2012 tarihli İnsan Hakları İzleme Örgütü raporunda da benzer bir tanım yapıldı ve "insan müdahalesi olmadan hedefleri seçip saldırabilen tam otonom silahlar" ifadesi yer aldı.
Otonom silahlara örnek olarak İsrail'in Demir Kubbe ve Almanya'nın Mantis gibi savunma sistemlerinin yanı sıra İsveç'in LEDS-150 gibi aktif savunma araçları da verilebilir.
Ancak asıl zorluk, insan algısını taklit eden ve karmaşık kararlar alabilen yapay zeka sistemleri de dahil olmak üzere, hızlı gelişmelerle uyumlu gelecek tanımları formüle etmekte yatıyor.
Acil ihtiyaca rağmen uluslararası toplum bu silahların düzenlenmesi konusunda henüz bir anlaşmaya varamadı.
BM Konvansiyonel Silahlar Sözleşmesi, bu konuları görüşmek üzere her yıl toplanan Hükümet Uzmanları Grubu'nun gözetiminde değiştirilmiş bir protokolü içeriyor.
Mayıs 2023 toplantısında otonom silahlar üzerinde insan kontrolünün sağlanması çağrısında bulunan bir taslak rapor yer almasına rağmen, bağlayıcı düzenleyici çerçeveler üzerinde anlaşmaya varılamadı.
Taslağı destekleme sözü veren 50 ülke, bunun asgari düzeyde gerekli olduğunu vurgulayarak, daha sıkı ve iddialı yasal standartlar çağrısında bulundu.
Uluslararası çabalar
Rusya Devlet Başkanı Vladimir Putin bu konuda tartışmalı bir açıklama yaparak, "Yapay zekayı kim yönetirse dünyayı da o yönetir" dedi.

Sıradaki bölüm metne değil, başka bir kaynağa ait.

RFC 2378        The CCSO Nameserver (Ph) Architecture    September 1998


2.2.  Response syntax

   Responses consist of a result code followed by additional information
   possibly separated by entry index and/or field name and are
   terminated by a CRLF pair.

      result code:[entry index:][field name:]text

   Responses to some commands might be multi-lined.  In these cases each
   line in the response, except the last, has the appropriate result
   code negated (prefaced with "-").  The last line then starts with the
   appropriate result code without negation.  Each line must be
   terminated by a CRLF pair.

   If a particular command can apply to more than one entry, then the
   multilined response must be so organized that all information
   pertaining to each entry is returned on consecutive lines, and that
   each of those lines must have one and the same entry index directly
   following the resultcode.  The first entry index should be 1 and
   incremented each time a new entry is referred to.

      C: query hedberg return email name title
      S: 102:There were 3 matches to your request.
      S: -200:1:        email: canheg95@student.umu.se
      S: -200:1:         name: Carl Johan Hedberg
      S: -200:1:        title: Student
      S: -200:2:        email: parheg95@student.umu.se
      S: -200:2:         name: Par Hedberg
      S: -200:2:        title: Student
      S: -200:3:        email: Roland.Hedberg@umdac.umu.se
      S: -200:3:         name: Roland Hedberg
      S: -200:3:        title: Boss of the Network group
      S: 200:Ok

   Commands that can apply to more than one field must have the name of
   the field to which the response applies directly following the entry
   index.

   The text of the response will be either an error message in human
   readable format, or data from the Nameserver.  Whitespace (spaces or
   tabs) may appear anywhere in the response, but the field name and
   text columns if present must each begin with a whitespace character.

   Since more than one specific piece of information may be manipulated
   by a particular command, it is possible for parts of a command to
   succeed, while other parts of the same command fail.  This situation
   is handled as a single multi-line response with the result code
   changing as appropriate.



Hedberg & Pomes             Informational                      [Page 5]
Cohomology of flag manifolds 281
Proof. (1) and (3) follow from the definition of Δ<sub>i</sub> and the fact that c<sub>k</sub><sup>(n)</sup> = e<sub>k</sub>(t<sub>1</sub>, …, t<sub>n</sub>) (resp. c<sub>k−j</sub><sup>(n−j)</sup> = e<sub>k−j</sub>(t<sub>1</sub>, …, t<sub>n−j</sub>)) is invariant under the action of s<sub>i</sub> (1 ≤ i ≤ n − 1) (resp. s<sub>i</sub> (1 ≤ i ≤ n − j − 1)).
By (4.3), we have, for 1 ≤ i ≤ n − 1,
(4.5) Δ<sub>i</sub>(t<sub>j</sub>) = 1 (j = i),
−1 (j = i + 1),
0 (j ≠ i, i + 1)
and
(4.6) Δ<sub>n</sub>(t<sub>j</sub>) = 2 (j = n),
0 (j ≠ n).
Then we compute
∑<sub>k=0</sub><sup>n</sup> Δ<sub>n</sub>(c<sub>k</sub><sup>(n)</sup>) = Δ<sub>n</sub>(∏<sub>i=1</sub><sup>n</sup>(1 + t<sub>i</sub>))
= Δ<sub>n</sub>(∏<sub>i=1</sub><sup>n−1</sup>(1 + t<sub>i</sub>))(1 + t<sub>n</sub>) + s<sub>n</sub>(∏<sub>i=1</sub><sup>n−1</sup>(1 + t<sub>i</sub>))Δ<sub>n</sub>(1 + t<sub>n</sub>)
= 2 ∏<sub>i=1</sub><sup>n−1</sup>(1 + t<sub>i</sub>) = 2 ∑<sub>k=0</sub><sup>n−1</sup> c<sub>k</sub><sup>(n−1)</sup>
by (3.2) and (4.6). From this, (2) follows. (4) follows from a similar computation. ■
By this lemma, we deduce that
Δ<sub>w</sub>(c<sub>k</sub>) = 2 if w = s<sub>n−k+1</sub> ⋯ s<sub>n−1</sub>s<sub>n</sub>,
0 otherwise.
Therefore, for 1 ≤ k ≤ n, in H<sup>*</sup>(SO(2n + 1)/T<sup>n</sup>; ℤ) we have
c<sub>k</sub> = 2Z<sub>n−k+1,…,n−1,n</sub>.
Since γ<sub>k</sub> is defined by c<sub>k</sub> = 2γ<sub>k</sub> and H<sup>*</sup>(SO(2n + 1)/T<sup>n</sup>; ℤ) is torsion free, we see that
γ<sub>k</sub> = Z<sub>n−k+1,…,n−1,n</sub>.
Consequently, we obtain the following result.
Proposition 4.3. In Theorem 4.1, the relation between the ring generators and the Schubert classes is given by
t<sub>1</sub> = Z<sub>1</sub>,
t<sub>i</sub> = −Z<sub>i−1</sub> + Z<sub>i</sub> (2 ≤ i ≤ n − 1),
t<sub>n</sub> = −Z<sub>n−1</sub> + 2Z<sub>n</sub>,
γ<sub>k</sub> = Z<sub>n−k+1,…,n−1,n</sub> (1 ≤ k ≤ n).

Bu çılgın yarışta Çin, yapay zeka alanında küresel liderliğe ulaşmak için 150 milyar dolar ayırırken, Rusya 2021-2023 arasında 181 milyon dolar, ABD ise aynı dönemde 4,6 milyar dolar harcadı.
Önümüzdeki 10 yıl içerisinde dünya çapında 80 binden fazla keşif uçağı ve 2 bine yakın saldırı SİHA'nın satın alınması bekleniyor.
İngiltere ayrıca 2024 yılına kadar Protector insansız hava araçlarına 415 milyon sterlin yatırım yapmayı planladığını duyurdu.
Suudi Arabistan, 2023 bütçesinin %23'üne denk gelen 69 milyar doları savunmaya ayırdı ve yapay zekaya yatırım yapmak için 40 milyar dolarlık bir fon kurmayı planlıyor. Bu da onu bu alanda potansiyel olarak en büyük küresel yatırımcı haline getirecek.
Askeri harcamaların artmasıyla birlikte SİHA'lar, savaşlarda insan müdahalesi olmadan gerçek zamanlı kararlar alabilecek duruma gelebilir ve bu durum barışçıl müzakerelerin yerini acımasız otomatik müdahalelerin almasına neden olabilir.
Teknolojik gelişmelere rağmen, tam otonom silah sistemleri henüz insan denetimi olmadan muharebede kullanılmadı.
Ancak yapay zekanın askeri operasyonlara giderek daha fazla entegre edilmesi, özellikle SİHA'ların siviller ile askerler/savaşçılar arasında ayrım yapma yeteneği konusunda ciddi etik ve hukuki endişeleri gündeme getiriyor.
Şu ana kadar yapay zeka teknolojilerinin çoğu, sınırlı bir kapsamda ve insan gözetimi altında faaliyet gösterdi.
Ancak ilerleme ve gelişmeyle birlikte, makinelerin savaşta ahlaki karmaşıklıkları hiçe sayarak kritik kararlar alması giderek daha olası hale geliyor.